Bump, any idea $?$

How can there be distinct numbers when all the numbers are nonnegative and less than 1, implying that they are zero?

We are dealing with all reals, not just integers I think.

Put the numbers in increasing order. At most $a_1=0$. Clearly for $N=9$ we can find a solution. Now assume that $N$ is even $\ge 10$. Without loss of generality we can assume that $a_1+\cdots +a_9=n_1$, where $n_1$ is an integer. Let $S= a_1+\cdots +a_7$. Then $S+a_{10}+a_i$ can be an integer only if $i\ge11$ (because all the numbers are distinct and smaller than 1). That is, the case $N=10$ is not possible. So assume $N\ge 12$ and let $S+a_{10}+a_{11}=n_2$, where $n_2$ is an integer. Now look at $S+a_{12}+a_i$; this can be an integer only if $i\ge 13$. So the case $N=12$ is not possible. And so on for even $N$. Now assume that $N$ is odd and start with $N=11$. As before, WLOG we can assume that $a_1+\cdots +a_9=n_1$, and $a_1+\cdots +a_7+a_{10}+a_{11}=n_2$, where $n_1$ and $n_2$ are integers. Clearly we must have $n_2-n_1=1$ or $(a_{10}+a_{11})-(a_8+a_9)=1$ because all the numbers are distinct, positive (except maybe $a_1=0$) and smaller than 1. Now let $S= a_1+\cdots +a_6$. Then $S+a_9+a_{10}+a_i$ can be an integer only if $i\ge12$. That is, the case $N=11$ is not possible. So assume $N\ge 13$ and let $S+a_9+a_{10}+a_{12}=n_3$, where $n_3$ is an integer. But now $n_3-n_2=1$ and $n_3-n_1=1$, which leads to contradiction. And so on... The only solution is $N=9$.
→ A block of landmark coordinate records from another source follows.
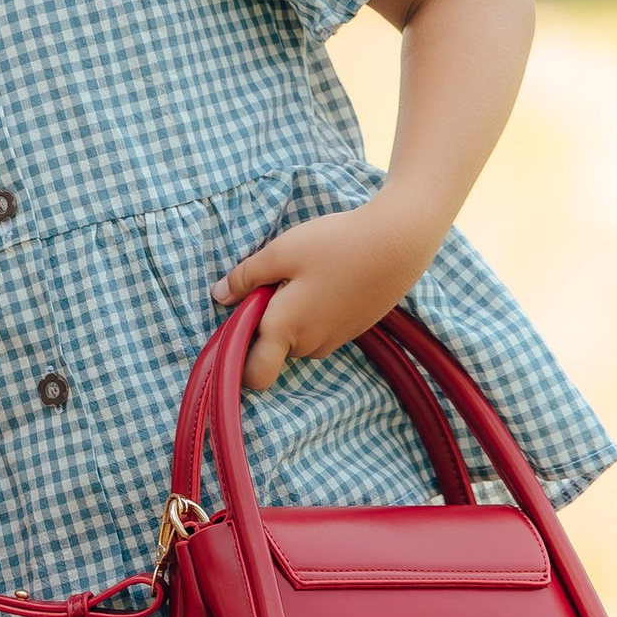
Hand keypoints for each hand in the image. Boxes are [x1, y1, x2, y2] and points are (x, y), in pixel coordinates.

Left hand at [222, 194, 441, 392]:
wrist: (397, 242)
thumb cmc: (335, 245)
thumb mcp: (280, 252)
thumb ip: (245, 278)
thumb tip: (219, 297)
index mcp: (286, 330)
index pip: (255, 375)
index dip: (238, 360)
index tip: (238, 327)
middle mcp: (310, 345)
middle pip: (275, 349)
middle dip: (268, 321)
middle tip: (279, 279)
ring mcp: (335, 340)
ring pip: (299, 338)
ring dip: (293, 314)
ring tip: (308, 274)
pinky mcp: (354, 330)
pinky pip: (321, 328)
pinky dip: (316, 310)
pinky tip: (330, 277)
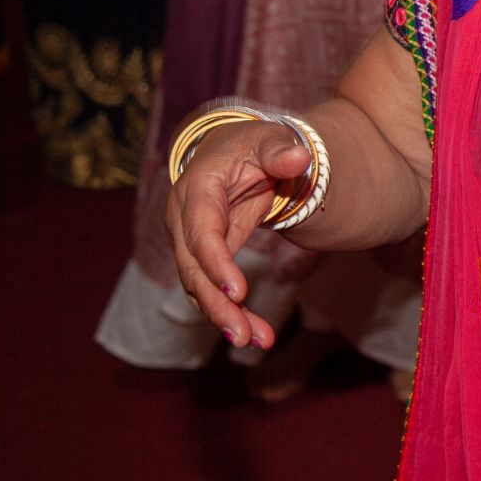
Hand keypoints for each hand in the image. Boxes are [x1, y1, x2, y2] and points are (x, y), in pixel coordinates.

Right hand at [165, 121, 318, 350]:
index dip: (216, 263)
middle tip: (243, 335)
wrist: (237, 154)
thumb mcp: (269, 139)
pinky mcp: (205, 259)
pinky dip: (232, 312)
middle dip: (217, 304)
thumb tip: (297, 158)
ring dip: (226, 316)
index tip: (237, 292)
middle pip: (193, 269)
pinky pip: (213, 289)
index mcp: (196, 189)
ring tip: (257, 341)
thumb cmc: (253, 146)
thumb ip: (281, 148)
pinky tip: (256, 334)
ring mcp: (190, 242)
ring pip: (200, 287)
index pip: (201, 231)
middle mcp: (184, 220)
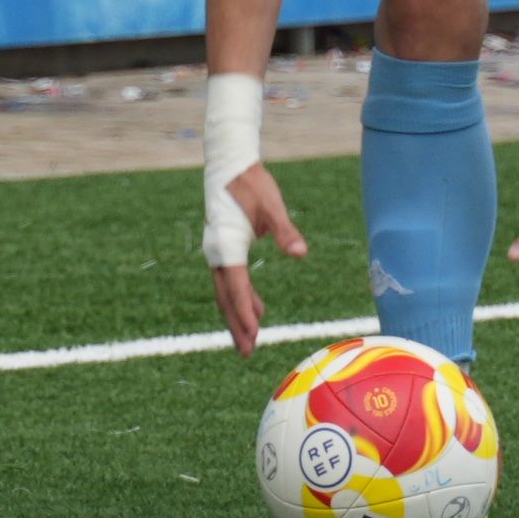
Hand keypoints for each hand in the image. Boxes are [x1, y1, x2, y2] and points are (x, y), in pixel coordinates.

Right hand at [208, 163, 305, 354]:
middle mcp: (217, 252)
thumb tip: (301, 254)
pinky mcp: (223, 248)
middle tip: (247, 352)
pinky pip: (231, 280)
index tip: (254, 334)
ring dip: (238, 315)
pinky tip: (257, 309)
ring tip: (251, 339)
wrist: (229, 164)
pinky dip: (242, 297)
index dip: (244, 313)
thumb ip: (286, 232)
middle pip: (226, 297)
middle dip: (236, 325)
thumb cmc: (251, 183)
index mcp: (227, 246)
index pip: (236, 287)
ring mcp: (217, 251)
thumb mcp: (273, 206)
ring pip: (226, 291)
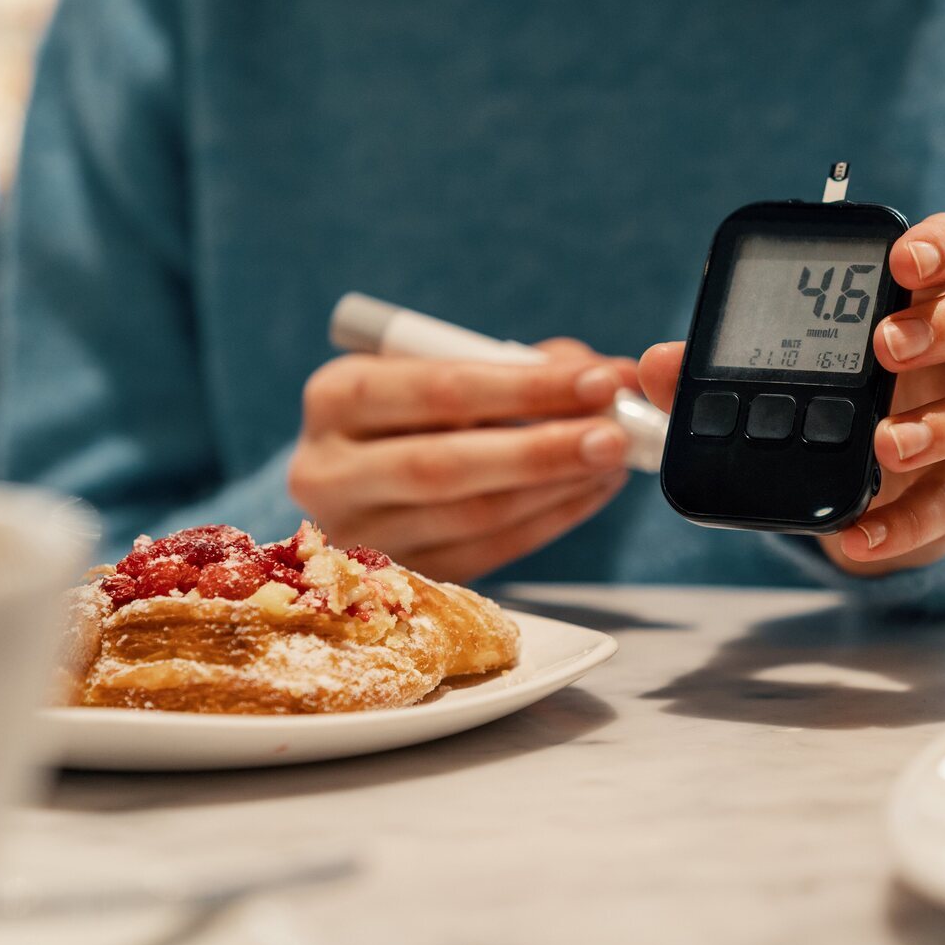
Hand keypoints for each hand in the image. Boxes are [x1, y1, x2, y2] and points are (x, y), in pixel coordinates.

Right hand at [289, 340, 637, 581]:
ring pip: (473, 517)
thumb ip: (517, 365)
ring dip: (557, 488)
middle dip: (543, 450)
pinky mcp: (400, 579)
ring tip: (614, 461)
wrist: (358, 476)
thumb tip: (608, 377)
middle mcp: (329, 471)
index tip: (600, 380)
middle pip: (445, 467)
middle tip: (615, 436)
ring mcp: (359, 536)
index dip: (526, 388)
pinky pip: (488, 553)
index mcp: (335, 397)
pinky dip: (550, 520)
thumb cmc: (414, 409)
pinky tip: (591, 491)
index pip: (437, 391)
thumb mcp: (441, 368)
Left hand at [639, 213, 944, 575]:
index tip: (901, 259)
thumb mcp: (767, 385)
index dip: (943, 245)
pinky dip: (909, 523)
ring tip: (885, 445)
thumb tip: (656, 363)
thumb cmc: (822, 410)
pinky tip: (859, 534)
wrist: (854, 496)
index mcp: (918, 300)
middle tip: (888, 345)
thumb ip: (713, 370)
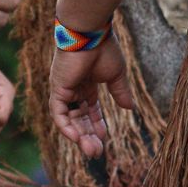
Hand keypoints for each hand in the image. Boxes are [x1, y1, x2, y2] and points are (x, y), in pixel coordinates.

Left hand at [50, 40, 125, 157]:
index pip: (90, 111)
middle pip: (80, 119)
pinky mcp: (58, 89)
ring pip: (69, 119)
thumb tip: (129, 109)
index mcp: (87, 84)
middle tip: (96, 153)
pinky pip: (59, 113)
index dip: (97, 125)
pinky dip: (66, 126)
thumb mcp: (116, 75)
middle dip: (88, 136)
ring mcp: (64, 89)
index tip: (104, 138)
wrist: (90, 34)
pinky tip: (76, 138)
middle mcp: (74, 89)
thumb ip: (120, 92)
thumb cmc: (104, 49)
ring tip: (90, 150)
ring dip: (79, 136)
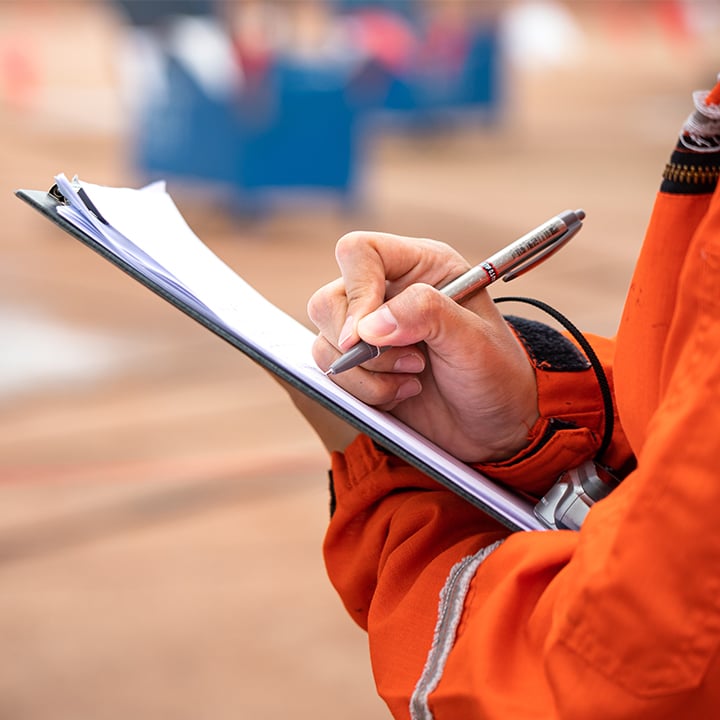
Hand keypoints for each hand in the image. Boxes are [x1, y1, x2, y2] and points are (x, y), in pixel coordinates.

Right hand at [307, 231, 539, 462]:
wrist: (494, 424)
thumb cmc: (495, 373)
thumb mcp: (475, 340)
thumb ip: (426, 314)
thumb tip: (368, 326)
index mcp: (420, 266)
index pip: (360, 253)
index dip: (358, 290)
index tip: (369, 334)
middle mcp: (387, 293)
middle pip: (329, 301)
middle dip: (363, 345)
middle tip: (413, 362)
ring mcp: (370, 331)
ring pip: (325, 342)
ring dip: (365, 374)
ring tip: (412, 380)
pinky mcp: (360, 366)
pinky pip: (332, 374)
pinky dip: (364, 391)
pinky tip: (401, 393)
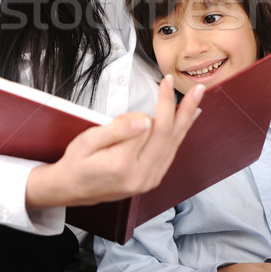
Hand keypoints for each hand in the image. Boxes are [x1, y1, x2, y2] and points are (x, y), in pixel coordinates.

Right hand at [26, 75, 204, 208]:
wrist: (73, 189)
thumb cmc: (78, 162)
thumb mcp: (88, 141)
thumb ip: (117, 130)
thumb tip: (144, 119)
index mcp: (123, 164)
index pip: (150, 127)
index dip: (160, 102)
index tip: (162, 82)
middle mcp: (141, 175)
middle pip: (168, 135)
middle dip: (182, 108)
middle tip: (195, 87)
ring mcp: (149, 179)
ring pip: (174, 143)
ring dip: (187, 118)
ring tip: (198, 98)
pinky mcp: (153, 178)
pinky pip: (172, 151)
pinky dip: (182, 132)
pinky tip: (188, 118)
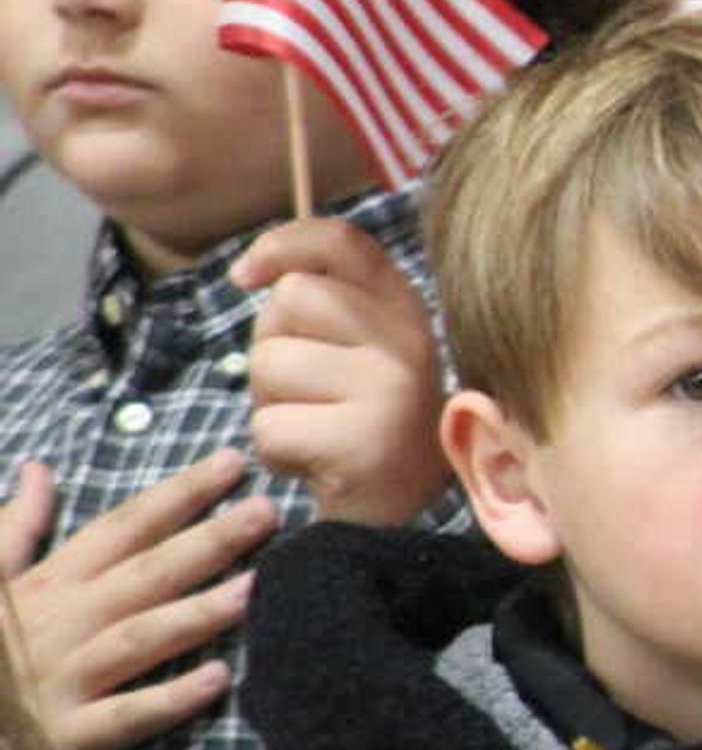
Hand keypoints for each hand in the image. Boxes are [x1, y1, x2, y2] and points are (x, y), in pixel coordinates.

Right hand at [0, 451, 277, 749]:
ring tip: (258, 586)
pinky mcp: (65, 738)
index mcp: (48, 585)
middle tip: (268, 510)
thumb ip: (14, 528)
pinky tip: (220, 679)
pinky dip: (170, 699)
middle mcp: (64, 624)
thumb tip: (38, 468)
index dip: (178, 493)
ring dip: (199, 612)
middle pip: (146, 575)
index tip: (233, 462)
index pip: (123, 528)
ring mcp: (66, 681)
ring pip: (142, 638)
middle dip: (207, 540)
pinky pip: (125, 716)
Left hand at [234, 219, 448, 527]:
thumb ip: (323, 299)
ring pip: (270, 363)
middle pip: (291, 298)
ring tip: (311, 424)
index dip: (283, 244)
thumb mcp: (358, 345)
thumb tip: (250, 271)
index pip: (342, 241)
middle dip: (272, 342)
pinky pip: (269, 425)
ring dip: (269, 401)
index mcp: (404, 307)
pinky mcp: (363, 441)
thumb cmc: (359, 417)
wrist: (402, 508)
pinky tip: (313, 460)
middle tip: (304, 386)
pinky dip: (274, 449)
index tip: (246, 275)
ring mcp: (390, 389)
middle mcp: (408, 339)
<tk1> wrote: Now assume that $N$ is even $\ge 10$. Without loss of generality we can assume that $a_1+\cdots +a_9=n_1$, where $n_1$ is an integer. Well.. It DOES LOSE generality... Because you already put the $a_i$ in order you can no more assumpt "without loss of genarality"

Does anyone have an official solution for this?

Official solution: For $N=9$ obvious. Let $N>9$, and numbers are $a_1,...,a_N$ $S=a_1+...+a_N$ and $T=a_1+...+a_7$ First, prove that for every $i>7$ exist only one index $j>7$ such that $T+a_i+a_j$ is integer. Let for some $i$ there are two such indexes $j$ and $k$. Then $1>|a_k-a_j|=|T+a_i+a_j-(T+a_i+a_k)|=|integer - integer|>0$ - contradiction. We call pair $(i,j)$ as fitting if $T+a_i+a_j$ is integer. So all indexes $>7$ can be divided in fitting pairs $(x_1,y_1),...(x_m,y_m)$ where $x_i$ and $y_i$ is $a_j$ for some $7<j<N$. So $N=7+2m$. Build sum as $P=\sum_{i=1}^{m}{(T+x_i+y_i)}=T*(m-1)+S$. Sum $P$ is integer. And $T=\frac{P-S}{m-1}$ Similar way we set $T`=a_2+...+a_8$ and $T`=\frac{P`-S}{m-1}$ $a_8-a_1=T`-T=\frac{P`-P}{m-1}$ Let $a_1$ is minimal. So it follows, that for $1<i<N$ we can write $a_i=a_1+\frac{b_i}{m-1}$ where $b_i$ - positive integer , and $N=7+2m$ $1>a_N\geq a_1+\frac{N-1}{m-1} \to N<m$ but $N=7+2m>m$ contradiction.

Thanks!! If you know, what is the motive for thinking $T=a_1+...+a_7$